(Structured diff data)
________________

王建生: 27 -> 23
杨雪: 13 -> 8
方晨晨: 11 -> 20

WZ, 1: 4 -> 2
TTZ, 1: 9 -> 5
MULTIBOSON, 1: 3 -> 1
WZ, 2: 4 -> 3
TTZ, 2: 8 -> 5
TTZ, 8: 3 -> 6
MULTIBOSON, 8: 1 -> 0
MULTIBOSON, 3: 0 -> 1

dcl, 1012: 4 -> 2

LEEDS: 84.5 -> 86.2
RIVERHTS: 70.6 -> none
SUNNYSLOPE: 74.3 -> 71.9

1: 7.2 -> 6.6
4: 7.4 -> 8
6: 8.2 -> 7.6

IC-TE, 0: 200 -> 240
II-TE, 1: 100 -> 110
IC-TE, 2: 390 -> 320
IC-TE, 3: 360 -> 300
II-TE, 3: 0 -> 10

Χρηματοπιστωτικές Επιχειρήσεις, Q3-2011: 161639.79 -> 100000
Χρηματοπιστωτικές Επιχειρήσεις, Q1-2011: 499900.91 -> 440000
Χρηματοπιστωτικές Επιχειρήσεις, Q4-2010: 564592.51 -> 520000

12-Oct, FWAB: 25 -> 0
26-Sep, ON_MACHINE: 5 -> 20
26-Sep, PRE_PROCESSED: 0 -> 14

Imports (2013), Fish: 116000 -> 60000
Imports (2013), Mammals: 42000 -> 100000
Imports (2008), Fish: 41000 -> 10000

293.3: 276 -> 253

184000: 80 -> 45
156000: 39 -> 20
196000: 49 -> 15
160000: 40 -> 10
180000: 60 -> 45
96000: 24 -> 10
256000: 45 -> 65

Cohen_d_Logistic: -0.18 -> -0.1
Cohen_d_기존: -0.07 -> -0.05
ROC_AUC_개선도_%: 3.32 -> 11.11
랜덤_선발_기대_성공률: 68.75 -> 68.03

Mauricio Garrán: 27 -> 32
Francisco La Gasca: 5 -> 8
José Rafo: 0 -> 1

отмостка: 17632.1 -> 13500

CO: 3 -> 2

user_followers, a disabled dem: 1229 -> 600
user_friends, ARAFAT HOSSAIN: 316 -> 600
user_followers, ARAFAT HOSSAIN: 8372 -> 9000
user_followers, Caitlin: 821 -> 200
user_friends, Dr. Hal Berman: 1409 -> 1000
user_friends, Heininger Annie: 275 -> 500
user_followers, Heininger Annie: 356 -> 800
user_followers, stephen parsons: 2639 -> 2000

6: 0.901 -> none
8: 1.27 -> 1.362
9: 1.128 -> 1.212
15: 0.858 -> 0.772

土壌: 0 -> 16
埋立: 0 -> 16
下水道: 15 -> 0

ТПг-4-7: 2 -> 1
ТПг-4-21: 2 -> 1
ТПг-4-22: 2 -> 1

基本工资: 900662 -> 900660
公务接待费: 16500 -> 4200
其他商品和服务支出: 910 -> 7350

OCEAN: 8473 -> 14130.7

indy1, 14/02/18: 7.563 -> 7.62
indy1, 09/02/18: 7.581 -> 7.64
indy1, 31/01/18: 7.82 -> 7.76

________________

Look at the entries above. Then set all of them down again exactly.

■ **Reply**
王建生: 27 -> 23
杨雪: 13 -> 8
方晨晨: 11 -> 20

WZ, 1: 4 -> 2
TTZ, 1: 9 -> 5
MULTIBOSON, 1: 3 -> 1
WZ, 2: 4 -> 3
TTZ, 2: 8 -> 5
TTZ, 8: 3 -> 6
MULTIBOSON, 8: 1 -> 0
MULTIBOSON, 3: 0 -> 1

dcl, 1012: 4 -> 2

LEEDS: 84.5 -> 86.2
RIVERHTS: 70.6 -> none
SUNNYSLOPE: 74.3 -> 71.9

1: 7.2 -> 6.6
4: 7.4 -> 8
6: 8.2 -> 7.6

IC-TE, 0: 200 -> 240
II-TE, 1: 100 -> 110
IC-TE, 2: 390 -> 320
IC-TE, 3: 360 -> 300
II-TE, 3: 0 -> 10

Χρηματοπιστωτικές Επιχειρήσεις, Q3-2011: 161639.79 -> 100000
Χρηματοπιστωτικές Επιχειρήσεις, Q1-2011: 499900.91 -> 440000
Χρηματοπιστωτικές Επιχειρήσεις, Q4-2010: 564592.51 -> 520000

12-Oct, FWAB: 25 -> 0
26-Sep, ON_MACHINE: 5 -> 20
26-Sep, PRE_PROCESSED: 0 -> 14

Imports (2013), Fish: 116000 -> 60000
Imports (2013), Mammals: 42000 -> 100000
Imports (2008), Fish: 41000 -> 10000

293.3: 276 -> 253

184000: 80 -> 45
156000: 39 -> 20
196000: 49 -> 15
160000: 40 -> 10
180000: 60 -> 45
96000: 24 -> 10
256000: 45 -> 65

Cohen_d_Logistic: -0.18 -> -0.1
Cohen_d_기존: -0.07 -> -0.05
ROC_AUC_개선도_%: 3.32 -> 11.11
랜덤_선발_기대_성공률: 68.75 -> 68.03

Mauricio Garrán: 27 -> 32
Francisco La Gasca: 5 -> 8
José Rafo: 0 -> 1

отмостка: 17632.1 -> 13500

CO: 3 -> 2

user_followers, a disabled dem: 1229 -> 600
user_friends, ARAFAT HOSSAIN: 316 -> 600
user_followers, ARAFAT HOSSAIN: 8372 -> 9000
user_followers, Caitlin: 821 -> 200
user_friends, Dr. Hal Berman: 1409 -> 1000
user_friends, Heininger Annie: 275 -> 500
user_followers, Heininger Annie: 356 -> 800
user_followers, stephen parsons: 2639 -> 2000

6: 0.901 -> none
8: 1.27 -> 1.362
9: 1.128 -> 1.212
15: 0.858 -> 0.772

土壌: 0 -> 16
埋立: 0 -> 16
下水道: 15 -> 0

ТПг-4-7: 2 -> 1
ТПг-4-21: 2 -> 1
ТПг-4-22: 2 -> 1

基本工资: 900662 -> 900660
公务接待费: 16500 -> 4200
其他商品和服务支出: 910 -> 7350

OCEAN: 8473 -> 14130.7

indy1, 14/02/18: 7.563 -> 7.62
indy1, 09/02/18: 7.581 -> 7.64
indy1, 31/01/18: 7.82 -> 7.76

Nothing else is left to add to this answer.